On 07.06.2012 08:28, Nicolas C. wrote:
Hello,

I'm using Squid as a http/ftp proxy on a university, most of your
workstations and servers have IPv6 activated.

I recently upgraded my Squid proxies to version 3.1.6 (Debian
Squeeze) and the workstations are connecting to the proxy using IPv6
(or IPv4) with no problem.

3.1.6 has quite a few issues with IPv4/IPv6 behaviour in FTP. Please try upgrading to the 3.1.19 package in Debian Wheezy/Testing or Unstable.



A few computers need to access FTP servers on the Internet and there
are some issues when accessing a IPv4 FTP server : the FTP client
(FileZilla) is using IPv6 to connect to the proxy and it uses FTP
commands unknown to the FTP server (EPSV for example), using the
"ftp_epsv off" option in Squid has no effect.

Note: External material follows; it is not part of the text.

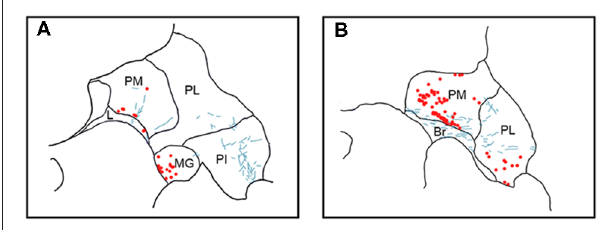
FIGURE 5 | Pattern of overlapping label in Case S1. Each panel (A,B) presents a plot of labeled cell bodies or fibers from different rostro-caudal levels through the pulvinar. Anterograde label (putative axons) after injection of FE in the SC are shown in cyan. Retrograde label (cell bodies) after injection of CTB in the amygdala are shown in red. Abbreviations for thalamic nuclei are as in Figure 1 . Br, brachium of the superior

As a workaround, to force FTP clients to connect to Squid using IPv4,
I created a "proxy-ftp" entry in our DNS pointing to the IPv4 address
of the proxy. If FileZilla is configured to use "proxy-ftp", it's
working fine.

The problem is that sometimes the FTP server has IPv6 enabled and
then it's not working, the workstation is using IPv4 to reach Squid
which is using IPv6 to reach the FTP server. The FTP client is
immediately failing after a PASV command.

Squid is coded to try IPv6+IPv4 compatible commands (EPSV) first. If it gets as far as trying IPv4-only PASV command it will not go backwards to trying the IPv6+IPv4 EPSV command. ... "ftp_epsv off" is making Squid go straight to PASV and skip all the non-IPv4 access methods.


The third option is to upgrade your FTP server to one which supports those extension commands (they are for optimising IPv4 as much as IPv6 support). Then you won't have to hack protocol translation workarounds through Squid to access it from modern FTP clients.